### THE TASK
Send back all the data below, exactly as given.

### DATA SHOWN

======

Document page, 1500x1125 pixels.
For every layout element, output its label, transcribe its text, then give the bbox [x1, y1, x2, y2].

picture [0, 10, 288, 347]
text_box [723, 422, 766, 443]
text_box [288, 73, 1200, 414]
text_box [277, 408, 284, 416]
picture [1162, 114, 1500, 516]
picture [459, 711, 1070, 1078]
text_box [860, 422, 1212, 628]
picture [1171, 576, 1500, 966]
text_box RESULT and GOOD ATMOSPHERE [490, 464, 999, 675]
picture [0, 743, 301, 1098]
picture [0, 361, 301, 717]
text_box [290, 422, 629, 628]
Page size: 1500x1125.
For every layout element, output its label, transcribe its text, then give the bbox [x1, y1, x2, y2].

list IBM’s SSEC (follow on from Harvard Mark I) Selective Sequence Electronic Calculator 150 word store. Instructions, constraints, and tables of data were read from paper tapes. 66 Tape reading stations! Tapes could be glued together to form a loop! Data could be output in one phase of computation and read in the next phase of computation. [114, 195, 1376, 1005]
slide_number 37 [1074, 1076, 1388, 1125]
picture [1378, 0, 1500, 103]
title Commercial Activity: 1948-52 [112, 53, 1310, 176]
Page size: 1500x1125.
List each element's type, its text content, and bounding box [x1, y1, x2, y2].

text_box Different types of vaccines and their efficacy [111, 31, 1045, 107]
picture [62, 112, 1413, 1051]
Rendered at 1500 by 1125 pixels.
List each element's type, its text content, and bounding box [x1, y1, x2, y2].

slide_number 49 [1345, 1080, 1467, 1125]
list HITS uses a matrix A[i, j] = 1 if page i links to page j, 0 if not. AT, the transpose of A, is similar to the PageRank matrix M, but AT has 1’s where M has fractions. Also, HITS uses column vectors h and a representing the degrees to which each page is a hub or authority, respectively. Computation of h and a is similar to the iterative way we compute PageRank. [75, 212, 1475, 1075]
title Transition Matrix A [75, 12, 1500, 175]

======

### ANSWER
Document page, 1500x1125 pixels.
For every layout element, output its label, transcribe its text, then give the bbox [x1, y1, x2, y2].

picture [0, 10, 288, 347]
text_box [723, 422, 766, 443]
text_box [288, 73, 1200, 414]
text_box [277, 408, 284, 416]
picture [1162, 114, 1500, 516]
picture [459, 711, 1070, 1078]
text_box [860, 422, 1212, 628]
picture [1171, 576, 1500, 966]
text_box RESULT and GOOD ATMOSPHERE [490, 464, 999, 675]
picture [0, 743, 301, 1098]
picture [0, 361, 301, 717]
text_box [290, 422, 629, 628]
Page size: 1500x1125.
For every layout element, output its label, transcribe its text, then give the bbox [x1, y1, x2, y2].

list IBM’s SSEC (follow on from Harvard Mark I) Selective Sequence Electronic Calculator 150 word store. Instructions, constraints, and tables of data were read from paper tapes. 66 Tape reading stations! Tapes could be glued together to form a loop! Data could be output in one phase of computation and read in the next phase of computation. [114, 195, 1376, 1005]
slide_number 37 [1074, 1076, 1388, 1125]
picture [1378, 0, 1500, 103]
title Commercial Activity: 1948-52 [112, 53, 1310, 176]
Page size: 1500x1125.
List each element's type, its text content, and bounding box [x1, y1, x2, y2].

text_box Different types of vaccines and their efficacy [111, 31, 1045, 107]
picture [62, 112, 1413, 1051]
Rendered at 1500 by 1125 pixels.
List each element's type, its text content, and bounding box [x1, y1, x2, y2].

slide_number 49 [1345, 1080, 1467, 1125]
list HITS uses a matrix A[i, j] = 1 if page i links to page j, 0 if not. AT, the transpose of A, is similar to the PageRank matrix M, but AT has 1’s where M has fractions. Also, HITS uses column vectors h and a representing the degrees to which each page is a hub or authority, respectively. Computation of h and a is similar to the iterative way we compute PageRank. [75, 212, 1475, 1075]
title Transition Matrix A [75, 12, 1500, 175]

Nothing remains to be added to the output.